Film pada kamera analog berfungsi ganda sebagai penerima gambar sekaligus sebagai penyimpan data gambar yang dihasilkan. Pada media film berlaku 1 gambar yang kita perolah akan disimpan dalam 1 media film. Umumnya produsen menyediakan 1 roll film yang berisi sejumlah film dengan tujuan agar para konsumen tidak perlu selalu mengganti film yang sudah terpakai.

Sedangkan pengertian otomatis adalah kemampuan suatu kamera dalam menyediakan fungsi-fungsi otomatis dalam hal pengaturan cahaya yang masuk sehingga gambar yang dihasilkan dapat memiliki komposisi pencahayaan yang tepat. Berbeda dengan fungsi manual dimana kita harus mengatur sendiri sebarapa banyak cahaya yang masuk agar dapat menghasilkan gambar yang sesuai dengan harapan kita.

Kamera Digital

Pada kamera digital sistem penerimaan cahaya untuk menghasilkan suatu gambar dengan menggunakan sensor yang digunakan untuk menggantikan media film pada kamera analog. Sensor yang berada dibelakang lensa setelah menerima cahaya akan mengirimkan data mentah digital ke prosesor suatu kamera. Prosesor kamera tersebut berfungsi untuk mengolah data mentah digital menjadi data digital gambar yang lebih baik. Setelah pemrosessan, data gambar yang masih dalam bentuk digital akan disimpan dalam mendia penyimpanan berupa memori yang tedapat dalam kamera digital.

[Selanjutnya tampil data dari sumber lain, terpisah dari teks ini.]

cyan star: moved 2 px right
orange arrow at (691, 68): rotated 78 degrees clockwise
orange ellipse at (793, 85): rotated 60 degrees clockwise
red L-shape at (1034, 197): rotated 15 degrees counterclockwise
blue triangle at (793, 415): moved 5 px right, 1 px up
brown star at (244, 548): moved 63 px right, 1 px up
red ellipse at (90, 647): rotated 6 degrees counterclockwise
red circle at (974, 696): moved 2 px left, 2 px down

Sensor yang banyak dipakai oleh produsen berupa semikonduktor dengan nama CCD(charged-couple device semiconductor) dan CMOS(complementary metal-oxide semiconductor). Kualitas maupun ukuran dari sensor ini salah satu dari faktor penting yang mempengaruhi kualitas dari gambar yang akan dihasilkan.

Media penyimpanan data digital gambar pada kamera digital terpisah dengan media penangkap cahaya. Media penyimpanannya biasa disebut memori memiliki berbagai macam jenis bergantung dari produsen pembuat kamera. Yang umum digunakan adalah tipe-tipe Compact Flash(CF), Secure Digital(SD), Multi Media Card (MMC), Memory Stick (MS) dan (XD).

Kamera Digital versus Kamera Analog
Dewasa ini kamera digital sudah sangat umum digunakan oleh masyarkat. Banyak keuntungan yang didapatkan dengan menggunakan kamera digital. Faktor utama adalah masalah kepraktisan. Dengan kamera digital waktu yang digunakan untuk mendapatkan hasil foto jadi lebih singkat. Kita tidak perlu lagi menunggu untuk mencuci film dan mencetaknya karena hasil foto yang kita ambil dapat langsung kita lihat saat itu juga.

Faktor kedua adalah biaya. Dengan kamera digital kita tidak perlu mengeluarkan uang untuk biaya pembelian film dan cuci cetak suatu foto. Hasil dapat disimpan langsung ke komputer tanpa proses scanning.

Dengan uraian diatas semoga dapat membantu pemahaman tentang kamera digital dan kamera analog bagi masyarakat umum.